In the listing that follows, the range to quote begins at the line that has "Countours of Static" and ends after the line that has "V. CONCLUSION"; quote it verbatim and add nothing.

######

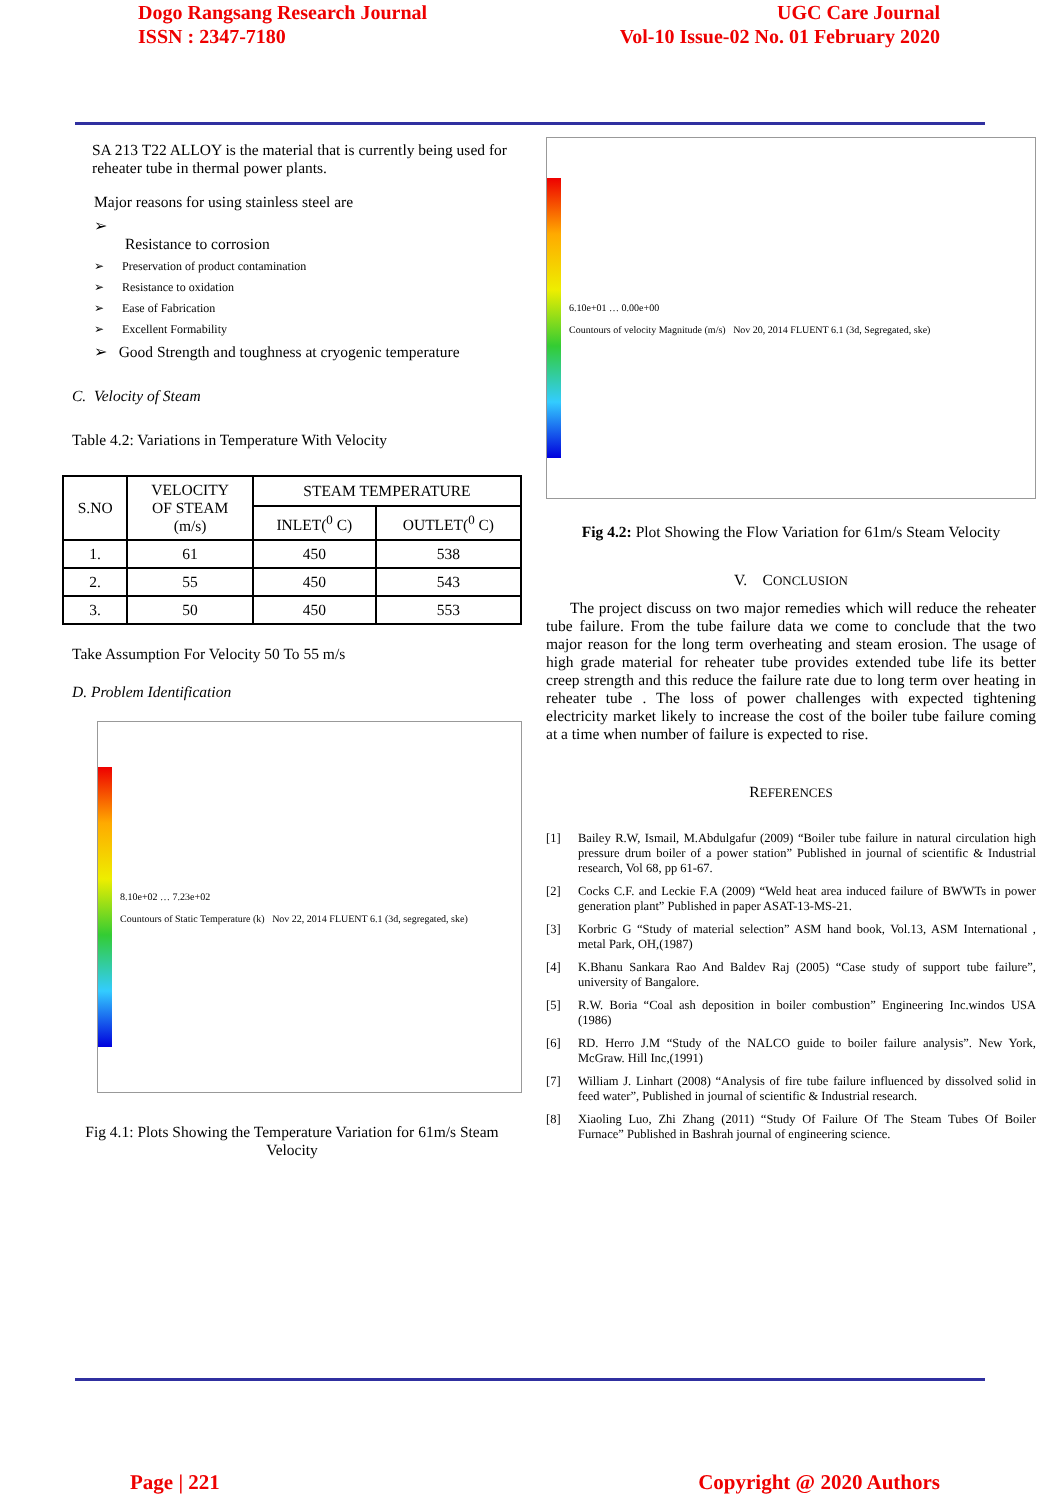Dogo Rangsang Research Journal
ISSN : 2347-7180
UGC Care Journal
Vol-10 Issue-02 No. 01 February 2020
SA 213 T22 ALLOY is the material that is currently being used for reheater tube in thermal power plants.
Major reasons for using stainless steel are
➢
Resistance to corrosion
➢ Preservation of product contamination
➢ Resistance to oxidation
➢ Ease of Fabrication
➢ Excellent Formability
➢ Good Strength and toughness at cryogenic temperature
C. Velocity of Steam
Table 4.2: Variations in Temperature With Velocity
| S.NO | VELOCITY OF STEAM (m/s) | STEAM TEMPERATURE | |
| --- | --- | --- | --- |
| | | INLET(<sup>0</sup> C) | OUTLET(<sup>0</sup> C) |
| 1. | 61 | 450 | 538 |
| 2. | 55 | 450 | 543 |
| 3. | 50 | 450 | 553 |
Take Assumption For Velocity 50 To 55 m/s
D. Problem Identification
8.10e+02 … 7.23e+02
Countours of Static Temperature (k) Nov 22, 2014 FLUENT 6.1 (3d, segregated, ske)
Fig 4.1: Plots Showing the Temperature Variation for 61m/s Steam Velocity
6.10e+01 … 0.00e+00
Countours of velocity Magnitude (m/s) Nov 20, 2014 FLUENT 6.1 (3d, Segregated, ske)
Fig 4.2: Plot Showing the Flow Variation for 61m/s Steam Velocity
V. CONCLUSION
The project discuss on two major remedies which will reduce the reheater tube failure. From the tube failure data we come to conclude that the two major reason for the long term overheating and steam erosion. The usage of high grade material for reheater tube provides extended tube life its better creep strength and this reduce the failure rate due to long term over heating in reheater tube . The loss of power challenges with expected tightening electricity market likely to increase the cost of the boiler tube failure coming at a time when number of failure is expected to rise.
REFERENCES
[1] Bailey R.W, Ismail, M.Abdulgafur (2009) “Boiler tube failure in natural circulation high pressure drum boiler of a power station” Published in journal of scientific & Industrial research, Vol 68, pp 61-67.
[2] Cocks C.F. and Leckie F.A (2009) “Weld heat area induced failure of BWWTs in power generation plant” Published in paper ASAT-13-MS-21.
[3] Korbric G “Study of material selection” ASM hand book, Vol.13, ASM International , metal Park, OH,(1987)
[4] K.Bhanu Sankara Rao And Baldev Raj (2005) “Case study of support tube failure”, university of Bangalore.
[5] R.W. Boria “Coal ash deposition in boiler combustion” Engineering Inc.windos USA (1986)
[6] RD. Herro J.M “Study of the NALCO guide to boiler failure analysis”. New York, McGraw. Hill Inc,(1991)
[7] William J. Linhart (2008) “Analysis of fire tube failure influenced by dissolved solid in feed water”, Published in journal of scientific & Industrial research.
[8] Xiaoling Luo, Zhi Zhang (2011) “Study Of Failure Of The Steam Tubes Of Boiler Furnace” Published in Bashrah journal of engineering science.
Page | 221 Copyright @ 2020 Authors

######

Result of the exercise —
Countours of Static Temperature (k) Nov 22, 2014 FLUENT 6.1 (3d, segregated, ske)
Fig 4.1: Plots Showing the Temperature Variation for 61m/s Steam Velocity
6.10e+01 … 0.00e+00
Countours of velocity Magnitude (m/s) Nov 20, 2014 FLUENT 6.1 (3d, Segregated, ske)
Fig 4.2: Plot Showing the Flow Variation for 61m/s Steam Velocity
V. CONCLUSION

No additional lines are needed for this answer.